What are some of the side effects of pancreatic enzyme replacement therapy?

Pancreatic enzyme replacement therapy is generally safe when taken at prescribed doses. However, taking very high doses for a prolonged period of time may damage the intestine and lead to worsening abdominal symptoms or weight loss.

What diet and lifestyle changes should I follow if I am receiving pancreatic enzyme replacement therapy?
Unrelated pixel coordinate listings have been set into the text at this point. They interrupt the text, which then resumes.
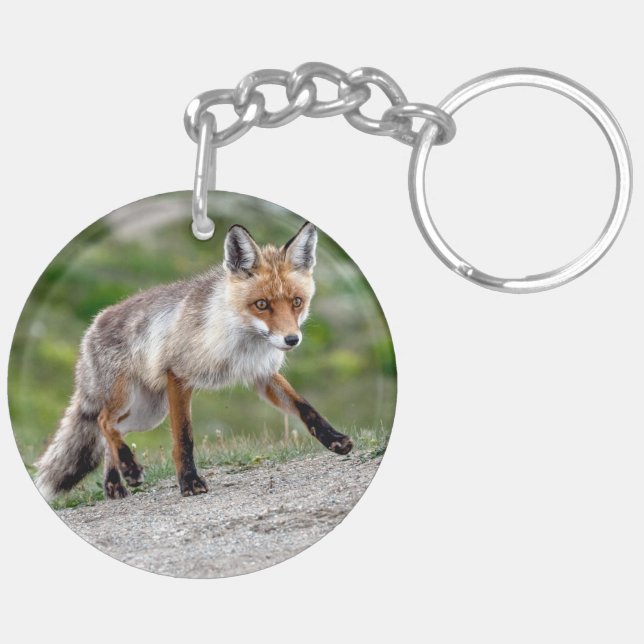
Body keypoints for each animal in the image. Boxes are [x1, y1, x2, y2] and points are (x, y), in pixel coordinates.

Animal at [35, 221, 353, 500]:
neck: (241, 341)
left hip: (148, 412)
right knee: (103, 422)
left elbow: (305, 408)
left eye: (297, 302)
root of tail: (93, 325)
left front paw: (334, 439)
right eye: (261, 305)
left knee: (111, 433)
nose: (291, 340)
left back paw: (115, 482)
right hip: (128, 399)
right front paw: (189, 481)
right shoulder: (178, 375)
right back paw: (129, 468)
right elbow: (183, 437)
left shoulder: (261, 374)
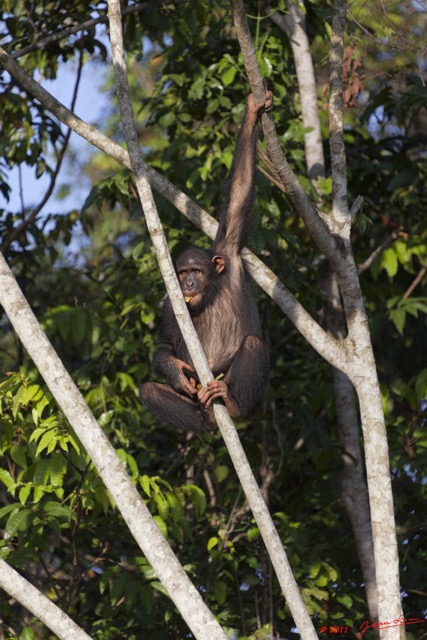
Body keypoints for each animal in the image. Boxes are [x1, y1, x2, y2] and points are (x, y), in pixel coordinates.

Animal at [141, 91, 274, 430]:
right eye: (183, 273)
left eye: (197, 272)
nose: (188, 282)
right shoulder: (169, 303)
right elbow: (164, 345)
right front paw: (176, 372)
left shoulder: (229, 248)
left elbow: (240, 191)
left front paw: (252, 113)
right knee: (149, 390)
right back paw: (207, 417)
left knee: (253, 344)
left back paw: (233, 406)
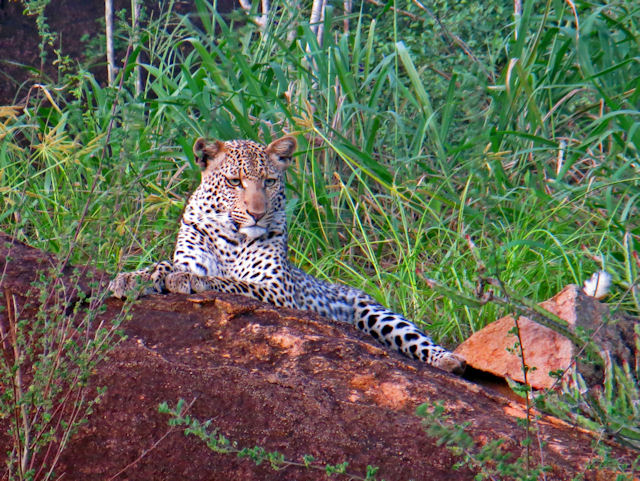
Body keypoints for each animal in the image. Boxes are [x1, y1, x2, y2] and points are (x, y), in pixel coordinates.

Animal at [109, 135, 466, 374]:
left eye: (269, 181)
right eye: (234, 181)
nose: (257, 214)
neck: (231, 237)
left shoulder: (277, 290)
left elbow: (230, 281)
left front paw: (189, 279)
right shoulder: (190, 253)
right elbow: (163, 263)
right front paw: (132, 278)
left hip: (376, 313)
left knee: (414, 337)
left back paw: (450, 361)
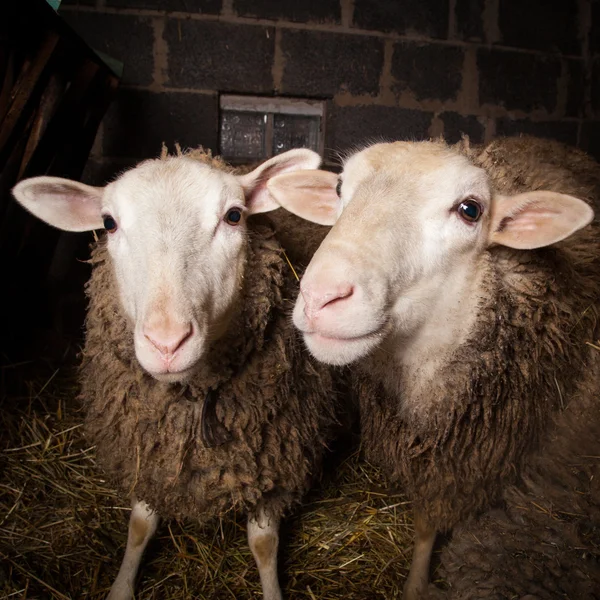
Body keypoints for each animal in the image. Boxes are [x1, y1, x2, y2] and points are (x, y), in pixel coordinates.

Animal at [11, 146, 338, 600]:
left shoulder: (278, 465)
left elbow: (263, 542)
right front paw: (121, 587)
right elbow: (140, 526)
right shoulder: (149, 455)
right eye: (108, 223)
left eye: (234, 216)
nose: (166, 342)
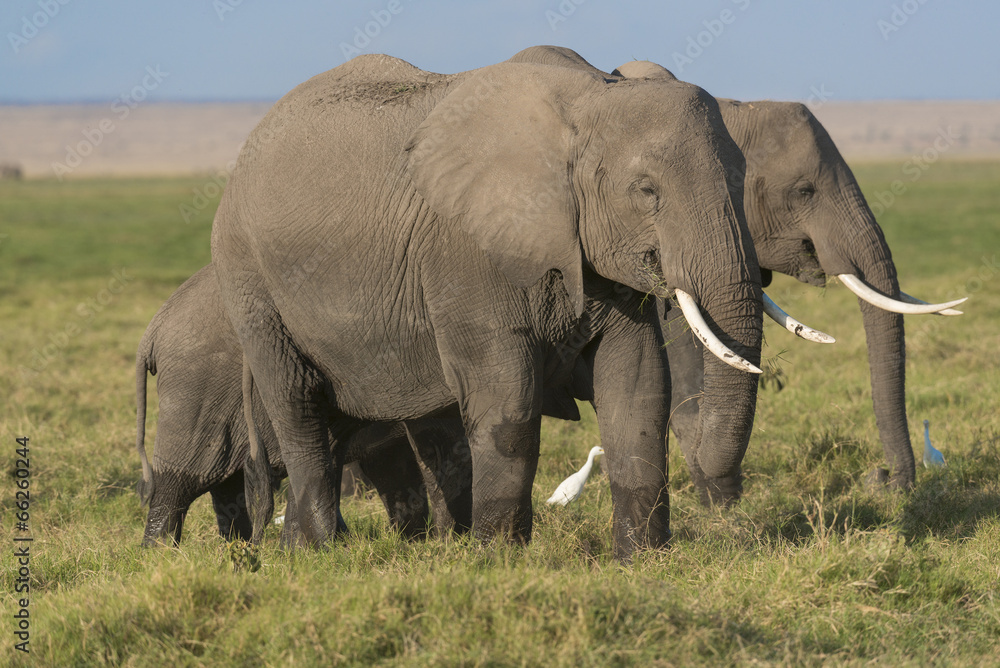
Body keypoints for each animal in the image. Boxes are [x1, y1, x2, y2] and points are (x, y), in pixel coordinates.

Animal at [135, 264, 472, 547]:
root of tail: (152, 331)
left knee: (228, 484)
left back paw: (242, 545)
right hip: (196, 393)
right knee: (184, 478)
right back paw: (160, 552)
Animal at [211, 51, 766, 559]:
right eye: (646, 190)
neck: (590, 97)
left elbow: (638, 385)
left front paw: (641, 560)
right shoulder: (464, 252)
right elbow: (509, 398)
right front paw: (499, 561)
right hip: (252, 287)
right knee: (298, 407)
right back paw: (321, 551)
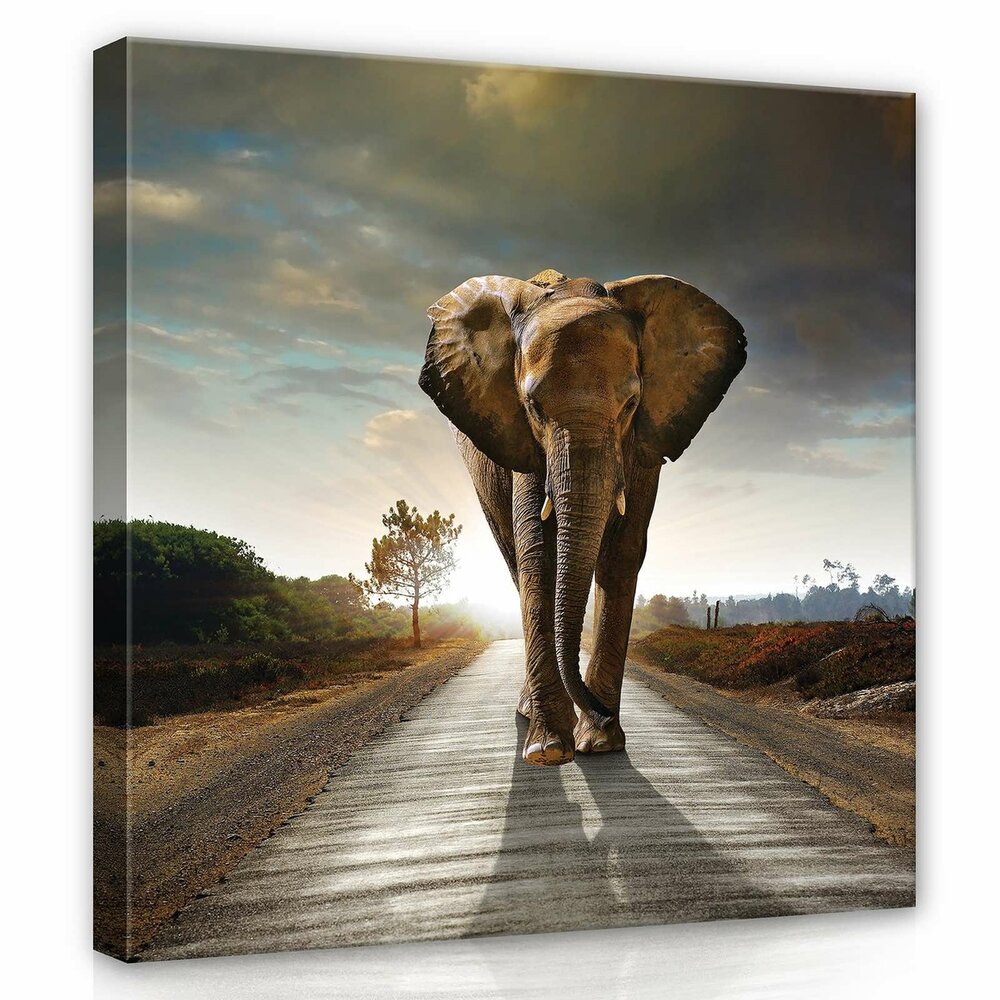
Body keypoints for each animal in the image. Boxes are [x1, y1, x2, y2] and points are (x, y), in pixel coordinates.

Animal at [418, 269, 746, 766]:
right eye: (533, 408)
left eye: (631, 404)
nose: (602, 713)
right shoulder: (523, 442)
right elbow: (538, 553)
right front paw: (551, 749)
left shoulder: (644, 442)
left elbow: (623, 553)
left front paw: (601, 743)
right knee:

If you are receiving pancreatic enzyme replacement therapy, you should:

  • Keep a log of meals, symptoms, and pancreatic enzyme replacement therapy use. This can help determine if the medications are helping you and if the dose needs to be changed.

  • Avoid smoking and limit drinking alcohol.

  • Take vitamins and acid-blocking medications, if your health care team recommends it.

What are other things I should consider while receiving pancreatic enzyme replacement therapy?

There are several prescription brand medications for pancreatic enzyme replacement therapy, and they can be expensive. Because of the cost, some people may consider using cheaper, over-the-counter preparations of pancreatic enzymes. However, these over-the-counter medications are not regulated and may have very low enzyme content. Do not use them to replace prescribed therapy. Let your health care team know if you have trouble paying for your medications. They may be able to direct you to resources to help with the cost of treatment.

Vegetarians and followers of any religion that avoid pork products specifically or animal products in general should also know that current pancreatic enzyme replacement therapy formulations are derived from pig pancreas.